La inflación de julio fue del 2,1% en Argentina, de acuerdo con el índice de precios al consumidor (IPC) difundido este jueves por el Instituto Nacional de Estadística y Censos (INDEC). Con este resultado, la inflación acumulada durante los primeros siete meses del año llegó al 19,3%, mientras que la variación interanual alcanzó el 33,8%.
El dato de julio mostró una leve aceleración respecto del mes anterior. En junio, el IPC había registrado una suba del 1,9%, por lo que el índice aumentó 0,2 puntos porcentuales en julio.
De esta manera, la inflación interrumpió la tendencia de desaceleración que había mostrado durante los meses anteriores y volvió a ubicarse por encima del 2% mensual.
El comportamiento de los precios estuvo marcado principalmente por algunos sectores vinculados al período de vacaciones de invierno. La división que registró el mayor incremento durante julio fue Recreación y cultura, con una suba del 5%.
En segundo lugar se ubicó Restaurantes y hoteles, cuyos precios aumentaron 2,8% durante el mes. Ambos rubros estuvieron influenciados por factores estacionales asociados al movimiento turístico y las vacaciones de invierno.
El tercer lugar entre las divisiones con mayores aumentos correspondió a Salud, que registró una variación del 2,5%.
El informe oficial también permitió observar diferencias importantes entre los distintos componentes que integran el IPC nacional. Mientras algunos bienes y servicios registraron aumentos superiores al promedio general, otros tuvieron variaciones más moderadas e incluso bajas puntuales.
Uno de los indicadores analizados por el INDEC es la denominada inflación núcleo, que excluye aquellos precios que presentan un comportamiento más estacional o que están regulados. En julio, este componente registró una suba del 1,8%.

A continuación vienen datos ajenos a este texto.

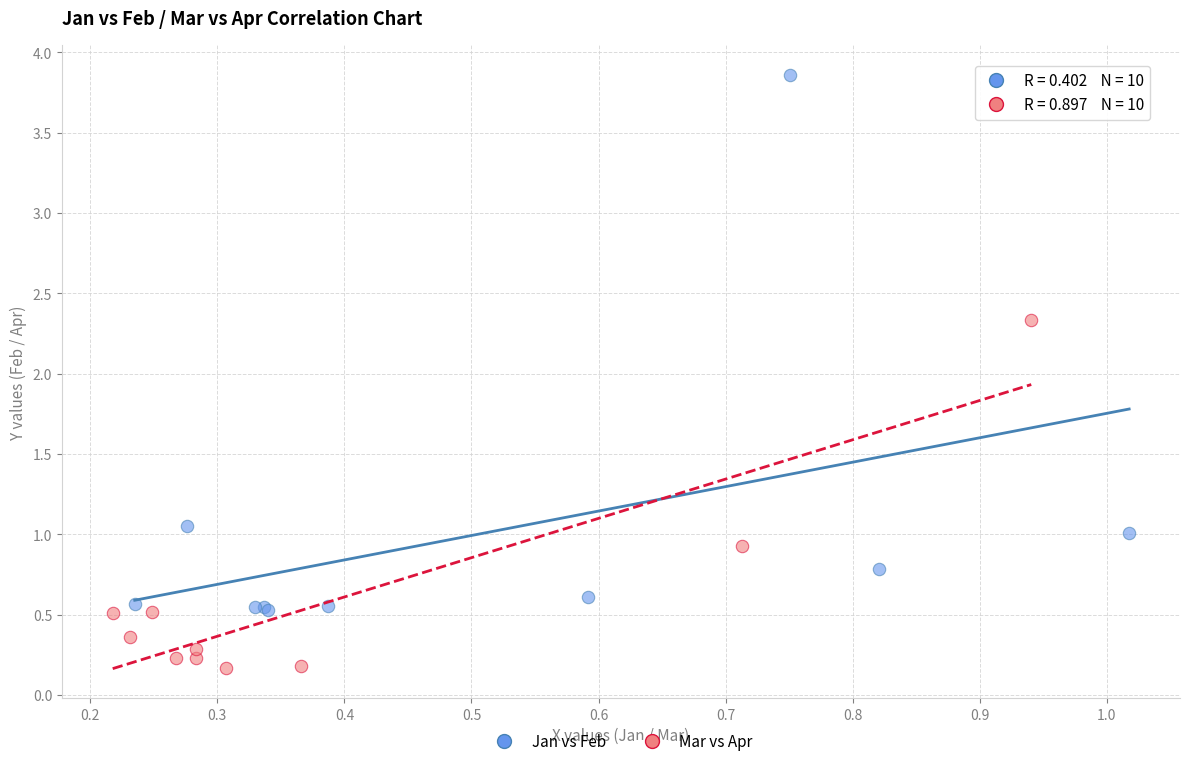

Which series contains the lowest Y value?

Mar vs Apr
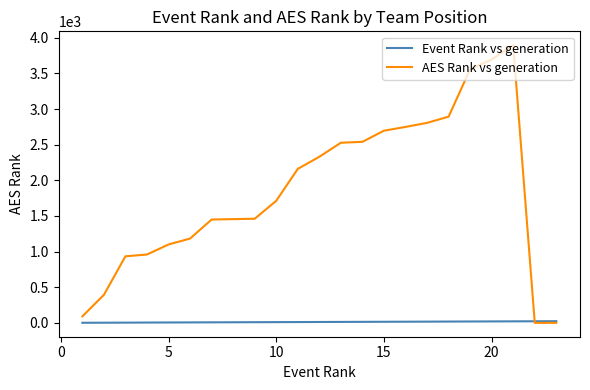

Rank the series by their maximum value, from lowest to highest.

Event Rank vs generation, AES Rank vs generation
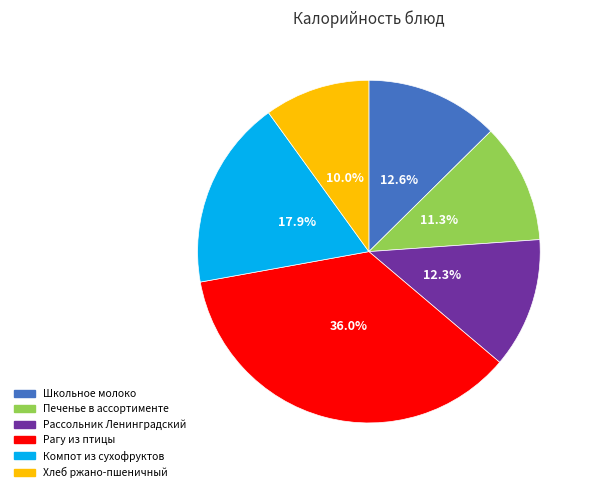

Combined, do Рагу из птицы and Рассольник Ленинградский account for over 50%?

No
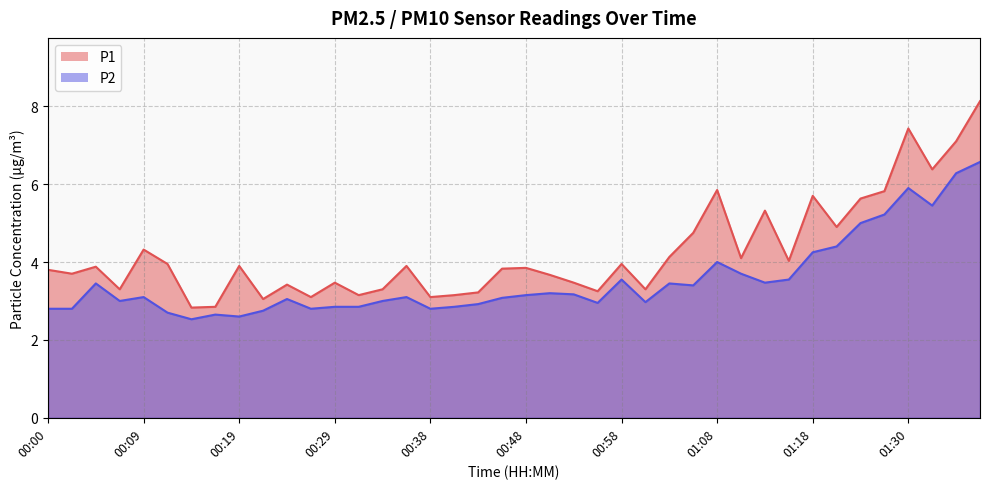

Read the P1 value at 00:29.

3.5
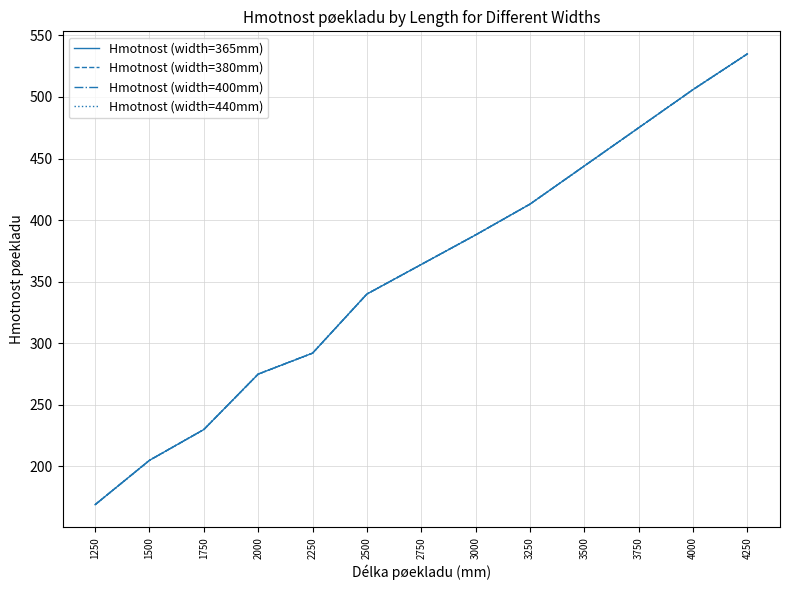

Reading left to right, transcribe all the data shown in this chart.

Hmotnost (width=365mm): 1250=169	1500=205	1750=230	2000=275	2250=292	2500=340	2750=364	3000=388	3250=413	3500=444	3750=475	4000=506	4250=535
Hmotnost (width=380mm): 1250=169	1500=205	1750=230	2000=275	2250=292	2500=340	2750=364	3000=388	3250=413	3500=444	3750=475	4000=506	4250=535
Hmotnost (width=400mm): 1250=169	1500=205	1750=230	2000=275	2250=292	2500=340	2750=364	3000=388	3250=413	3500=444	3750=475	4000=506	4250=535
Hmotnost (width=440mm): 1250=169	1500=205	1750=230	2000=275	2250=292	2500=340	2750=364	3000=388	3250=413	3500=444	3750=475	4000=506	4250=535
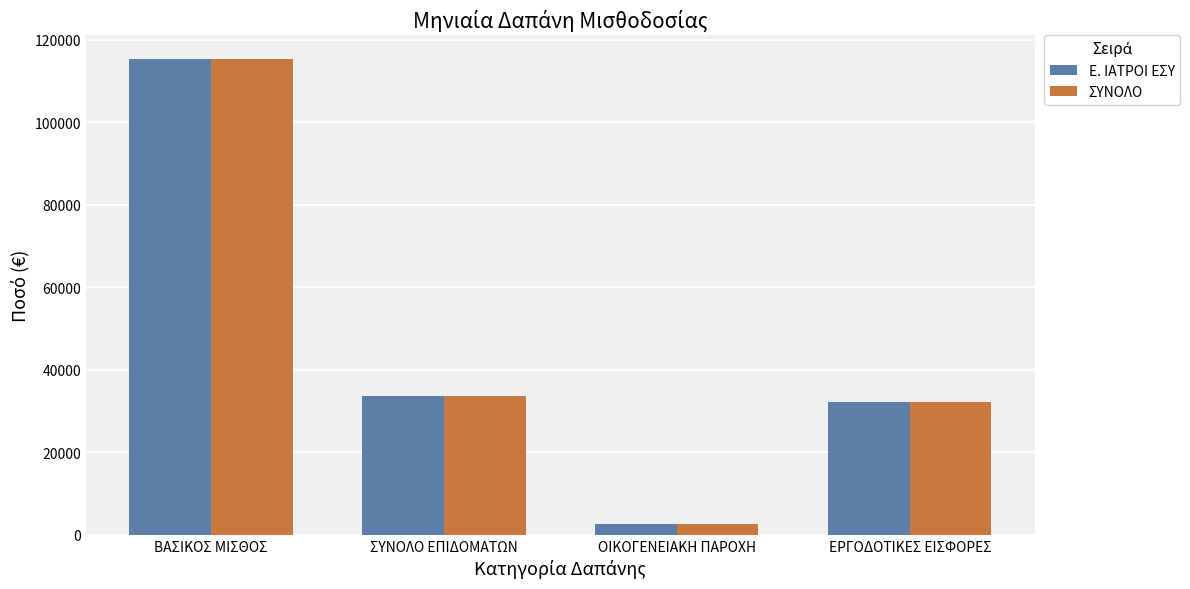

What is the total value across all series at ΟΙΚΟΓΕΝΕΙΑΚΗ ΠΑΡΟΧΗ?

5320.0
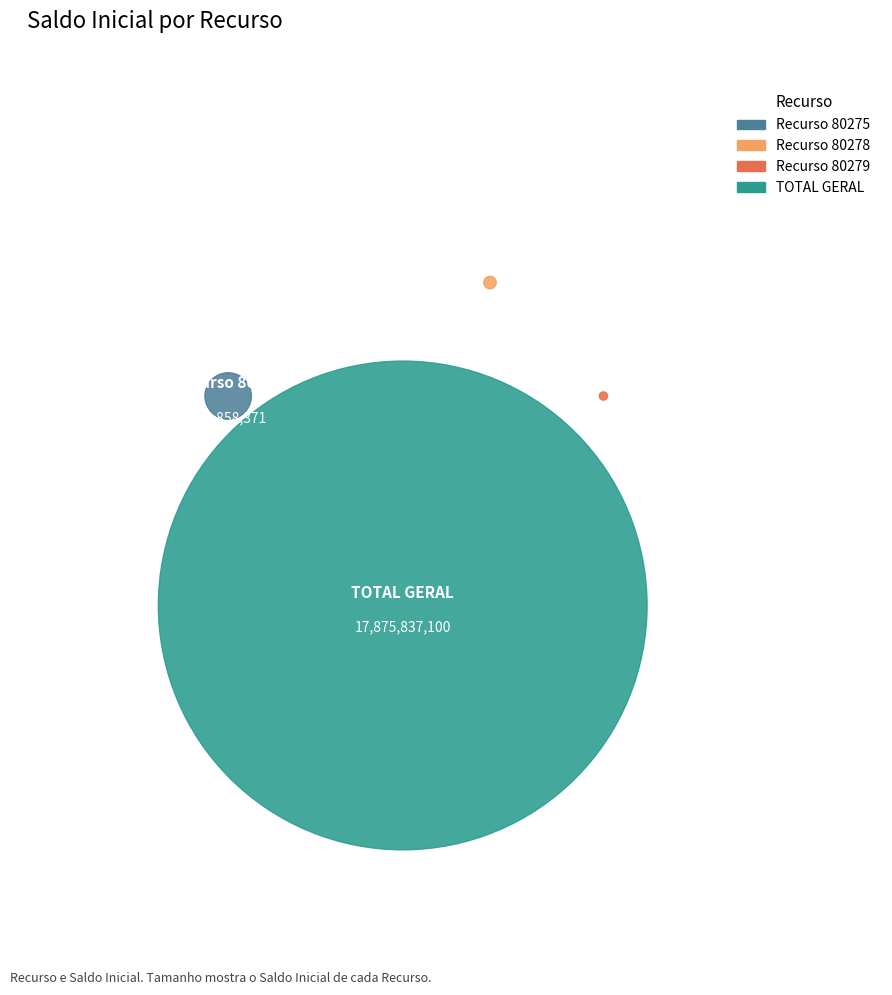

Which slice is the largest?

TOTAL GERAL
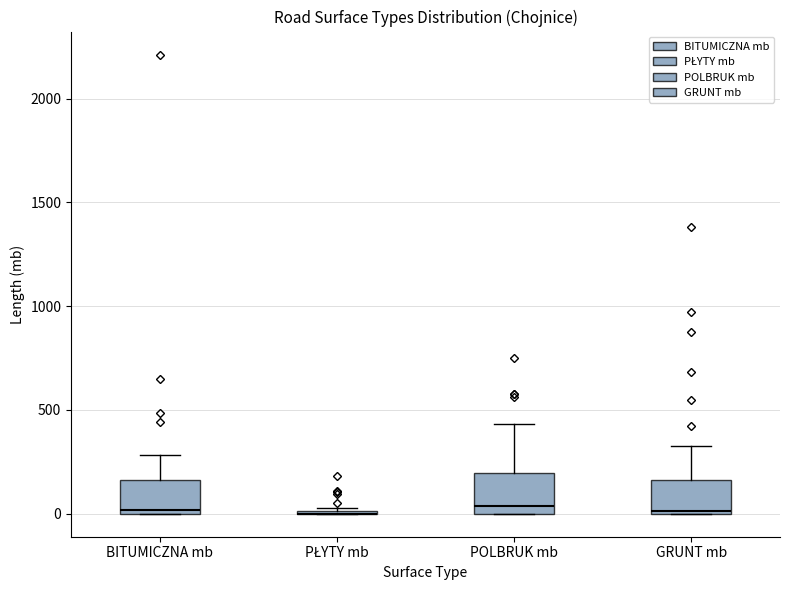

Reading left to right, transcribe this box plot: for each box, give where its median line is, the range the box spans, and where its two whiskers end, as read against the y-axis. The values are not printed on the chart, so give them approximately, as read against the axis.

BITUMICZNA mb: median 0 (just above the box's lower edge), box 0 to 150, whiskers 0 to 300
PŁYTY mb: box collapsed to a line at 0, whiskers 0 to 50
POLBRUK mb: median 50, box 0 to 200, whiskers 0 to 450
GRUNT mb: median 0, box 0 to 150, whiskers 0 to 350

Dentro de ese segmento se destacaron aumentos relacionados con los alquileres de vivienda y determinados servicios culturales. Estos incrementos fueron parcialmente compensados por una disminución en las expensas.
Por otro lado, los precios estacionales registraron una variación considerablemente mayor al promedio general, con un incremento del 4,5% durante julio.
En este grupo tuvieron especial incidencia los aumentos registrados en verduras, paquetes turísticos y servicios de alojamiento. El comportamiento de estos productos y servicios estuvo estrechamente relacionado con la temporada de vacaciones de invierno.
Los precios regulados, en tanto, aumentaron 2,1%, en línea con el nivel general de inflación del mes. En este caso incidieron los incrementos registrados en transporte público, gastos de medicina prepaga y electricidad.
El dato difundido por el organismo estadístico muestra así que la evolución de la inflación continúa siendo heterogénea entre los distintos sectores de la economía.
Con el 2,1% de julio, el acumulado de 2026 llegó al 19,3% en los primeros siete meses. Esto significa que, desde enero hasta julio, el nivel general de precios registró un incremento cercano a una quinta parte.
En la comparación interanual, es decir, frente a julio del año pasado, el IPC nacional registró un aumento del 33,8%.
El resultado mensual también era seguido con atención por el mercado y las consultoras privadas, debido a que durante los meses previos se había observado una tendencia de desaceleración de los precios.
La aceleración de julio, aunque moderada, representa un cambio respecto de esa trayectoria. El incremento estuvo impulsado principalmente por rubros estacionales relacionados con el turismo y las actividades recreativas, aunque también se registraron subas en sectores de consumo habitual.
Para los hogares argentinos, la evolución del IPC constituye uno de los principales indicadores para evaluar cómo se comporta el costo de vida. Los aumentos registrados en alimentos, servicios, transporte, vivienda, salud y otros gastos impactan directamente sobre los presupuestos familiares.
En provincias como Salta, el comportamiento de los precios nacionales también se refleja en los comercios y servicios locales, aunque determinados productos y actividades pueden presentar variaciones diferentes según las características de cada región.
El dato de julio será, además, una referencia central para las próximas discusiones salariales, las actualizaciones de contratos y alquileres y las decisiones económicas de empresas y familias.
El Gobierno nacional seguirá de cerca la evolución del índice durante los próximos meses, especialmente ante el desafío de sostener la reducción de la inflación sin que se produzcan nuevas aceleraciones.
Por ahora, el balance de los primeros siete meses del año deja una inflación acumulada del 19,3%, con un índice mensual que en julio volvió a superar la barrera del 2%.
El próximo dato del INDEC permitirá determinar si el aumento registrado en julio fue un fenómeno principalmente estacional asociado a las vacaciones de invierno o si representa el comienzo de una nueva tendencia en la evolución de los precios durante la segunda mitad del año.